All-trans retinoic acid recalibrates macrophage transcriptional responses to drug-resistant Mycobacterium tuberculosis through strain-specific immunometabolic reprogramming
Roshan Singh, M.; Kumar, R.; Anand, S.; Pahuja, I.; Hussain, A.; kumar, R.; Singh, A.; Dwivedi, V. P.; Kumar, M.; Ojesina, A. I.; Singh, I. K.
Show abstract
Tuberculosis (TB) caused by Mycobacterium tuberculosis (M.tb) remains the leading infectious cause of death worldwide, with multidrug-resistant (MDR) and extensively drug-resistant (XDR) strains presenting an escalating therapeutic crisis. All-trans retinoic acid (ATRA), an active vitamin A metabolite with established immunomodulatory properties, has emerged as a candidate host-directed therapy, yet its genome-wide transcriptional effects on macrophage across strains of differing drug-resistance profiles remain uncharacterized.
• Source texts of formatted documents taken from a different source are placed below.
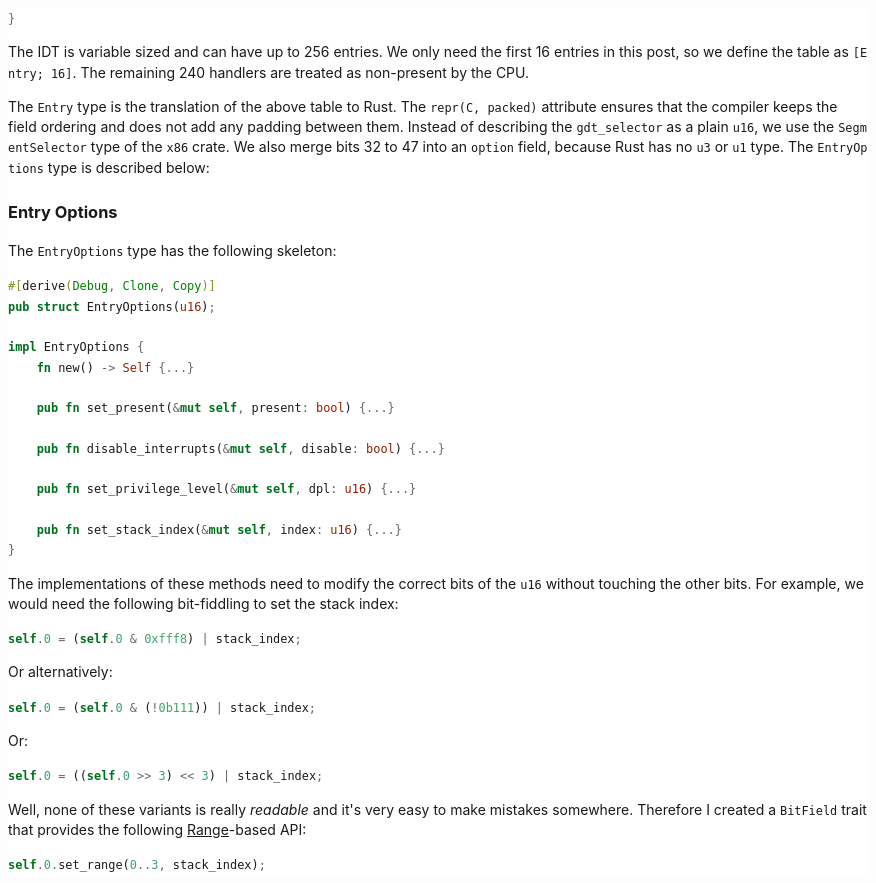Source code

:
 ```rust
}
```

The IDT is variable sized and can have up to 256 entries. We only need the first 16 entries in this post, so we define the table as `[Entry; 16]`. The remaining 240 handlers are treated as non-present by the CPU.

The `Entry` type is the translation of the above table to Rust. The `repr(C, packed)` attribute ensures that the compiler keeps the field ordering and does not add any padding between them. Instead of describing the `gdt_selector` as a plain `u16`, we use the `SegmentSelector` type of the `x86` crate. We also merge bits 32 to 47 into an `option` field, because Rust has no `u3` or `u1` type. The `EntryOptions` type is described below:

### Entry Options
The `EntryOptions` type has the following skeleton:

``` rust
#[derive(Debug, Clone, Copy)]
pub struct EntryOptions(u16);

impl EntryOptions {
    fn new() -> Self {...}

    pub fn set_present(&mut self, present: bool) {...}

    pub fn disable_interrupts(&mut self, disable: bool) {...}

    pub fn set_privilege_level(&mut self, dpl: u16) {...}

    pub fn set_stack_index(&mut self, index: u16) {...}
}
```

The implementations of these methods need to modify the correct bits of the `u16` without touching the other bits. For example, we would need the following bit-fiddling to set the stack index:

``` rust
self.0 = (self.0 & 0xfff8) | stack_index;
```

Or alternatively:

``` rust
self.0 = (self.0 & (!0b111)) | stack_index;
```

Or:

``` rust
self.0 = ((self.0 >> 3) << 3) | stack_index;
```

Well, none of these variants is really _readable_ and it's very easy to make mistakes somewhere. Therefore I created a `BitField` trait that provides the following [Range]-based API:

[Range]: https://doc.rust-lang.org/nightly/core/ops/struct.Range.html

``` rust
self.0.set_range(0..3, stack_index);
```


[Github]: https://github.com/phil-opp/blog_os/tree/catching_exceptions
[issues]: https://github.com/phil-opp/blog_os/issues
[exceptions]: http://wiki.osdev.org/Exceptions
[EFLAGS]: https://en.wikipedia.org/wiki/FLAGS_register
[bit_field]: https://crates.io/crates/bit_field
[calling convention]: https://en.wikipedia.org/wiki/Calling_convention
[diverging]: https://doc.rust-lang.org/book/functions.html#diverging-functions
[^fn-must-diverge]: Another reason is that we overwrite the current register values by executing the handler function. Thus, the interrupted function looses its state and can't proceed anyway.
[x86 crate]: https://github.com/gz/rust-x86
[^fn-segmentation-cs]: The `segmentation::cs` function was [added](https://github.com/gz/rust-x86/pull/12) in version 0.7.0, so you might need to update your `x86` version in your `Cargo.toml`.
[lidt]: http://x86.renejeschke.de/html/file_module_x86_id_156.html
[in the x86 crate]: http://gz.github.io/rust-x86/x86/dtables/struct.DescriptorTablePointer.html
[lidt function]: http://gz.github.io/rust-x86/x86/dtables/fn.lidt.html
[^fn-x86-idt-entry]: The `x86` crate has its own `IdtEntry` type, but it is a bit incomplete. Therefore we created our own IDT types.
[mem::size_of]: https://doc.rust-lang.org/nightly/core/mem/fn.size_of.html
[static lifetime]: http://rustbyexample.com/scope/lifetime/static_lifetime.html
[into_raw]: https://doc.rust-lang.org/nightly/alloc/boxed/struct.Box.html#method.into_raw
[divide by zero error]: http://wiki.osdev.org/Exceptions#Divide-by-zero_Error
[div]: http://x86.renejeschke.de/html/file_module_x86_id_72.html
[idiv]: http://x86.renejeschke.de/html/file_module_x86_id_137.html
[inline assembly]: https://doc.rust-lang.org/book/inline-assembly.html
We performed RNA sequencing of murine peritoneal macrophages infected with drug-susceptible H37Rv, MDR-2261, or XDR-MCY M.tb strains, with and without ATRA treatment, validated by RT-PCR and flow cytometry. All three strains activated a conserved pro-inflammatory program dominated by Nos2, Il1b, and Acod1 induction with progressive suppression of host translational and mitochondrial machinery. XDR-MCY uniquely induced Ifnb1/IFN-{beta}, suppressed Prdx1 and Gpx4, the latter shared with MDR-2261 and showed selective downregulation of MHC-II processing genes, suggesting a multilayered immune evasion strategy. ATRA activated canonical retinoid signaling across all infection states and consistently induced Arg1-mediated resolution signaling, with Nos2 suppression observed in H37Rv- and MDR-infected macrophages. ATRA selectively restored Epas1/HIF-2 in H37Rv- and MDR-infected macrophages without disrupting the HIF-1-driven antimicrobial program or itaconate biosynthesis. ATRA responsiveness progressively attenuated with drug resistance, with XDR-MCY-infected macrophages largely refractory to transcriptional reprogramming. These findings provide a transcriptional rationale for evaluating ATRA as a host-directed adjunct in drug-resistant TB and identify Gpx4 suppression in drug-resistant strains and XDR-specific Ifnb1 induction as vulnerabilities necessitating further investigation.